Bulk photovoltaic effects and quantum geometry in the Haldane model

The bulk photovoltaic effect (BPVE) is the d.c. current generation in an inversion-symmetry broken material under light illumination. BPVE includes injection and shift currents, as a result of the change of velocity and displacement of wave packets during optical transitions, respectively. We derive the constraints on the nonvanishing components of the conductivity tensors imposed by mirror-time ($\mathcal{MT}$) symmetry for two-dimensional systems. For the Haldane model, we show that linearly polarized light can induce shift and injection currents.
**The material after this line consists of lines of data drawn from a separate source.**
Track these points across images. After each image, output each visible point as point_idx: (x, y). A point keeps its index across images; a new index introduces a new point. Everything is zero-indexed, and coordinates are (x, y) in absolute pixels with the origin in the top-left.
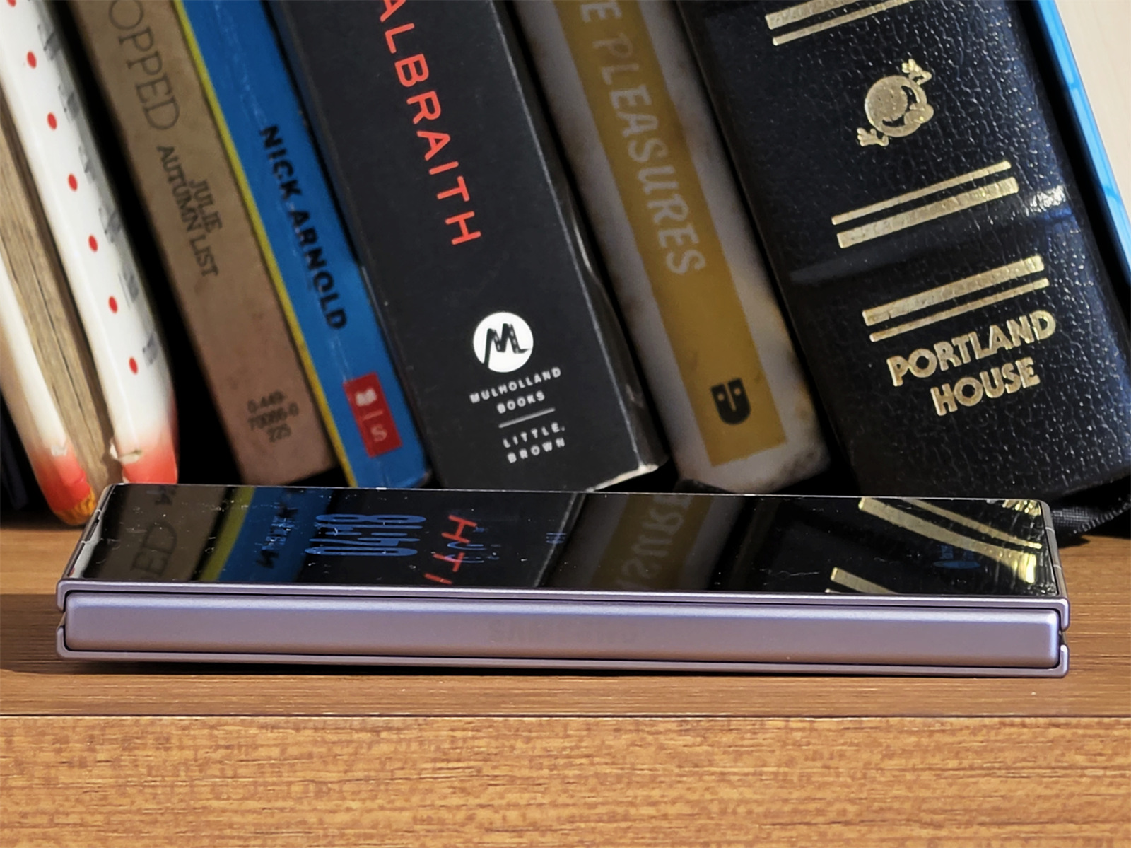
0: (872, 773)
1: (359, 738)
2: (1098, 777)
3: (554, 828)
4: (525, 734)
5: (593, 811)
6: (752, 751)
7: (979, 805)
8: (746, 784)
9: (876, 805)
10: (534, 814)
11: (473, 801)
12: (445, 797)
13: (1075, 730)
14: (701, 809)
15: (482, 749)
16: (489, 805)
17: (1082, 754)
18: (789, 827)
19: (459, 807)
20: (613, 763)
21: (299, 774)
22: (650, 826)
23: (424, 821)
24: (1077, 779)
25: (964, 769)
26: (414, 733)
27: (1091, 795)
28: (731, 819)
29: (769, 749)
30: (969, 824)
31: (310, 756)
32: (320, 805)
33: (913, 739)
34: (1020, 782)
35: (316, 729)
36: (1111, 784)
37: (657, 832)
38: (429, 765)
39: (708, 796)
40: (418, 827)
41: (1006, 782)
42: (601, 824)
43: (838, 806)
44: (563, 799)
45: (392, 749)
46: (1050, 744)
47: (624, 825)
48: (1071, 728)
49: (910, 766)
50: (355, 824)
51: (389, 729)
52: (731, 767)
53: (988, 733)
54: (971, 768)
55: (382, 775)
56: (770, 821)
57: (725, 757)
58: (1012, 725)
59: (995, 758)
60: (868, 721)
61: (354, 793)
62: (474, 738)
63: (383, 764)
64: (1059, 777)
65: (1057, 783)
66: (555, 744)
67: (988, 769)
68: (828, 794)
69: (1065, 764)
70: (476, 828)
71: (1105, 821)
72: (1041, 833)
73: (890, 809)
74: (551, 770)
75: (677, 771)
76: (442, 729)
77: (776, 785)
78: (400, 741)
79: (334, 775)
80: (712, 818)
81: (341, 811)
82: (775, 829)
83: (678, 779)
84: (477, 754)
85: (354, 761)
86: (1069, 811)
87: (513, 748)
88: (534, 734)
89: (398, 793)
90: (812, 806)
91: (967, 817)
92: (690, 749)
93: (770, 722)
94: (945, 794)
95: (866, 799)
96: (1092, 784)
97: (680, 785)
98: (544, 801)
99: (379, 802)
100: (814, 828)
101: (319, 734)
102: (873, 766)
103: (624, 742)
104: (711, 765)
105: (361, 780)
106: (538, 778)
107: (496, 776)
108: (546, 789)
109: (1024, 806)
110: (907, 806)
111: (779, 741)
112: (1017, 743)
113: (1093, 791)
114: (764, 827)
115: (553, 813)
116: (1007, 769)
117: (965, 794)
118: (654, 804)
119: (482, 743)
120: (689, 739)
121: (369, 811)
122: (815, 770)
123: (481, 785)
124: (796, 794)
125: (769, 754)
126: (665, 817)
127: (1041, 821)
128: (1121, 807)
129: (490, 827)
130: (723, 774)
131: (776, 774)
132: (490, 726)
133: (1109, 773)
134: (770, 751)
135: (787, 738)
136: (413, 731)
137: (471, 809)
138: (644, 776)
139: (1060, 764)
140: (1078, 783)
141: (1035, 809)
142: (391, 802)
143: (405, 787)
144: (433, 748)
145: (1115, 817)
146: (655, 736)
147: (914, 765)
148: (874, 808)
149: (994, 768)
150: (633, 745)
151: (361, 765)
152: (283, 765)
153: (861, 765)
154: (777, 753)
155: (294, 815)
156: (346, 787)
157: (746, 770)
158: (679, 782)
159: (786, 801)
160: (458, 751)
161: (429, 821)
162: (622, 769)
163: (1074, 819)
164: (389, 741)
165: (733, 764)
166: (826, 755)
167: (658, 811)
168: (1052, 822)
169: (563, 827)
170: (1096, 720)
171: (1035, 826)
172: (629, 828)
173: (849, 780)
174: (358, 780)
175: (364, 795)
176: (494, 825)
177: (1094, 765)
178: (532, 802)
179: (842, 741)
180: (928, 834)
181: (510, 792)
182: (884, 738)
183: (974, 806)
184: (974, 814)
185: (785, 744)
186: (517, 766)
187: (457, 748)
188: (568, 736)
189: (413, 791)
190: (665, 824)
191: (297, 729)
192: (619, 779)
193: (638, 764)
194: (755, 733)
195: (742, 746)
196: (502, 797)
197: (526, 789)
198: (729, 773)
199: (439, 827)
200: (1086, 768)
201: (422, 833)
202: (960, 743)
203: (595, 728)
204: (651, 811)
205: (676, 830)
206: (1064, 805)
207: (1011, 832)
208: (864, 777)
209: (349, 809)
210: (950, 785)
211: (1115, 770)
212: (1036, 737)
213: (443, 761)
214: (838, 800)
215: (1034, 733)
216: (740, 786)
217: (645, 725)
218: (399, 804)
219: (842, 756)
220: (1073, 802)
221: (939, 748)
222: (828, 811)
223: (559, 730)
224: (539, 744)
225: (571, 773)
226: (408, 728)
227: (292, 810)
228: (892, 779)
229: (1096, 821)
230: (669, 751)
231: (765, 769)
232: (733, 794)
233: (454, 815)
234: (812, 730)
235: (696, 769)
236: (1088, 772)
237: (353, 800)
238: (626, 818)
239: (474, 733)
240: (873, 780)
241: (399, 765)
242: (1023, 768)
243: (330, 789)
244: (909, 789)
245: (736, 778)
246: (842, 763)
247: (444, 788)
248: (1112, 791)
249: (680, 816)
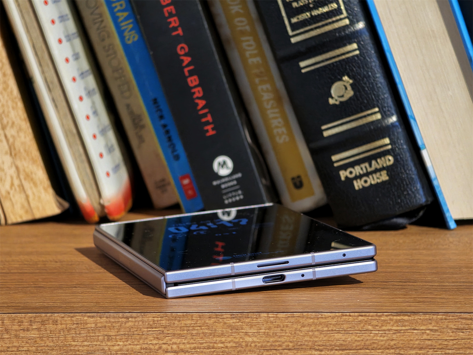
0: (298, 332)
1: (121, 320)
2: (376, 334)
3: (188, 351)
4: (178, 319)
5: (202, 345)
6: (256, 324)
7: (335, 343)
8: (254, 336)
9: (299, 343)
10: (182, 346)
11: (161, 342)
12: (151, 341)
13: (368, 317)
14: (239, 345)
15: (164, 324)
16: (166, 343)
17: (370, 326)
18: (270, 351)
19: (156, 344)
20: (209, 329)
21: (101, 333)
22: (222, 350)
23: (144, 349)
24: (369, 334)
25: (330, 331)
26: (141, 319)
27: (374, 340)
28: (249, 348)
29: (262, 324)
30: (332, 350)
31: (105, 327)
32: (109, 343)
33: (312, 320)
34: (349, 336)
35: (107, 317)
36: (381, 336)
37: (224, 353)
38: (146, 330)
39: (241, 340)
40: (142, 351)
41: (344, 335)
42: (205, 350)
43: (286, 344)
44: (192, 341)
45: (133, 324)
46: (359, 322)
47: (212, 350)
48: (367, 316)
49: (311, 330)
50: (121, 350)
51: (132, 317)
52: (249, 330)
53: (338, 318)
54: (332, 330)
55: (130, 333)
56: (263, 349)
57: (247, 326)
58: (346, 315)
59: (340, 327)
60: (296, 314)
61: (120, 339)
62: (160, 320)
63: (130, 329)
64: (363, 334)
65: (362, 336)
66: (189, 322)
67: (338, 331)
68: (283, 340)
69: (365, 329)
70: (162, 351)
71: (379, 349)
72: (357, 353)
73: (304, 345)
74: (187, 331)
75: (230, 331)
76: (150, 318)
77: (265, 336)
78: (135, 321)
79: (114, 333)
80: (243, 348)
81: (116, 345)
82: (265, 352)
83: (231, 334)
84: (162, 326)
85: (120, 328)
86: (366, 345)
87: (174, 324)
88: (181, 319)
89: (135, 339)
90: (277, 344)
91: (331, 348)
92: (235, 324)
93: (262, 315)
94: (323, 340)
95: (296, 341)
96: (374, 336)
97: (231, 336)
98: (185, 342)
99: (129, 342)
100: (278, 351)
101: (108, 319)
102: (298, 330)
103: (212, 322)
104: (242, 329)
105: (123, 335)
106: (183, 334)
107: (169, 333)
108: (186, 338)
109: (351, 344)
110: (310, 343)
111: (265, 321)
112: (348, 322)
113: (375, 338)
114: (261, 351)
115: (188, 346)
116: (344, 331)
117: (330, 339)
118: (223, 343)
119: (164, 322)
120: (234, 320)
121: (126, 345)
122: (278, 331)
123: (164, 336)
124: (271, 340)
125: (262, 326)
126: (227, 347)
127: (357, 349)
128: (384, 344)
129: (167, 351)
130: (246, 332)
131: (265, 332)
132: (166, 316)
133: (380, 332)
134: (262, 325)
135: (268, 320)
136: (140, 318)
137: (160, 345)
138: (219, 333)
139: (363, 329)
140: (369, 336)
141: (355, 345)
142: (133, 342)
143: (138, 337)
144: (147, 324)
145: (383, 347)
146: (223, 319)
147: (312, 329)
148: (298, 344)
149: (340, 331)
150: (215, 322)
151: (122, 330)
152: (96, 330)
153: (294, 329)
154: (265, 325)
155: (100, 347)
156: (118, 337)
157: (254, 331)
158: (232, 335)
159: (268, 342)
160: (156, 325)
161: (146, 349)
162: (212, 331)
163: (368, 348)
164: (132, 321)
165: (249, 329)
166: (282, 326)
167: (224, 345)
168: (361, 349)
169: (192, 351)
170: (375, 314)
171: (354, 351)
172: (214, 351)
173: (290, 334)
174: (121, 335)
175: (123, 340)
176: (168, 350)
177: (375, 329)
178: (181, 342)
179: (287, 321)
180: (318, 353)
181: (173, 339)
182: (301, 320)
183: (333, 344)
184: (333, 346)
185: (268, 322)
186: (176, 330)
187: (155, 324)
188: (193, 320)
189: (140, 338)
190: (226, 350)
191: (101, 318)
192: (211, 334)
193: (217, 329)
194: (257, 318)
195: (253, 323)
196: (171, 341)
197: (179, 338)
198: (249, 332)
199: (150, 351)
200: (372, 331)
201: (144, 353)
202: (328, 322)
203: (202, 317)
204: (222, 345)
205: (231, 352)
206: (365, 343)
207: (346, 353)
208: (295, 333)
209: (119, 345)
210: (325, 336)
211: (382, 331)
212: (355, 320)
213: (150, 328)
214: (286, 341)
215: (354, 318)
216: (252, 337)
217: (219, 316)
218: (135, 343)
219: (287, 326)
220: (368, 343)
221: (321, 324)
222: (282, 345)
223: (190, 317)
224: (183, 322)
225: (194, 332)
226: (138, 317)
227: (99, 345)
228: (305, 334)
229: (376, 349)
230: (228, 325)
231: (261, 331)
232: (250, 339)
233: (154, 347)
234: (277, 317)
235: (237, 331)
236: (373, 332)
237: (120, 342)
238: (213, 348)
239: (161, 318)
240: (298, 335)
241: (135, 330)
242: (350, 331)
243: (112, 338)
244: (311, 338)
245: (251, 334)
246: (287, 329)
247: (151, 337)
248: (382, 338)
249: (232, 347)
In contrast, circularly polarized light can not induce injection or shift current as constrained by the three-fold rotation symmetry. Additionally, due to the presence of $\mathcal{MT}$ symmetry, a separation of responses is expected in the Haldane model: one direction exhibits a time-reversal symmetry-allowed shift photocurrent, whereas another orthogonal direction manifests a $\mathcal{MT}$ allowed injection photocurrent. Furthermore, we demonstrate the microscopic quantum origin of the BPVE by calculating quantum metric and Hermitian connection. The vector field of the Hermitian connection in the Brillouin zone possesses vortices only in the topological phase, corresponding to nonzero Chern number. The addition of magnetic flux breaks the mirror symmetry, as captured by quantum metric, leading to nonvanishing injection current. Our findings establish the BPVE as an optical probe for quantum geometry and topological phase transitions.